As I’ve noted elsewhere, I frankly feel fortunate that Tor was able to publish Recluce Tales in hardcover, especially given the state of the market, and particularly since it took me over ten years to write those stories.

The Death of Wonder

Over Christmas, we visited family in the New York City area, and one of the sights we took in was the Botanic Garden’s model train exhibit – which features G-scale model trains winding their way through the enclosed garden pavilions past miniature models of historic buildings in the New York area, both existing and past homes, all made out of scraps of trees and plants. There was a model of vanished Penn Station, as well as one of Grand Central Station, the Chrysler Building, the Empire State Building, a whole host of mansions [past and present], various New York bridges, and more other structures than I can remember. And all of them created in great detail from plants or plant material – and nothing else. Even the transparent windows were from plants.
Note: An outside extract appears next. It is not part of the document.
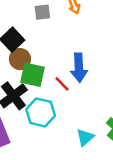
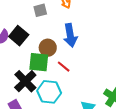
brown circle: (20, 59) -> (48, 48), moved
blue arrow: (79, 68) -> (70, 35), moved

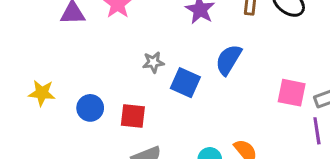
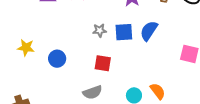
blue square: (185, 83) -> (124, 32), moved, turned -30
red square: (133, 116) -> (103, 63), moved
It was truly awe inspiring… at least to us. But there was the couple behind us, who declared, less than quietly, “This is boring. Can’t we skip ahead?”

Now, I’m among the first to recognize that a sense of inspiration or wonder is personal, and where I see something wonderful someone else may not… or may be bored out of their mind. Nonetheless, I’m concerned about what I don’t see that much of these days, especially here in the United States, and what I’m seeing less and less of is wonder in the real world. I can see that spark of wonder in people looking at screens, screens both large and small, but not in people looking at what can be done with plants, or in double rainbows arching in front of red mountains, or in crimson, sky-blue pink sunsets, or in majestic red sandstone pillars in a national park, or in mountain sand dunes made of pink coral sand sculpted by the wind.

I’ve also noticed in my visits to our national parks that while attendance is increasing, a greater and greater percentage of those visiting seem to be from other nations, at least from all the languages I hear that aren’t English.

To me, no screen can capture the beauty of fresh-fallen snow across the pines just as the sun clears the mountains to the east. And maybe I’m just old-fashioned, but to me, a screen is just as screen, and all of the computer-generated imagery on it is just that – an artificial image. A good CGI team can create anything, but it’s not real. And it’s not complete.

What’s in the real world is more complete. A live acoustical concert is more complete and encompassing than a recorded concert, or one electronically amplified, because even the best recording equipment doesn’t capture the overtones and harmonics. Even the best CGI doesn’t capture all the shifting light patterns.

What electronics does do is cram high speed images into shorter and shorter time periods at greater and greater volume – call it the fast food of perception. And like fast food, it’s a poor substitute for the real thing.

And I have to wonder if it’s leading not only to a detachment from reality, as postulated by SF author James Gunn in The Joy Makers way back in 1961,but also to the death of wonder about reality, especially among young people.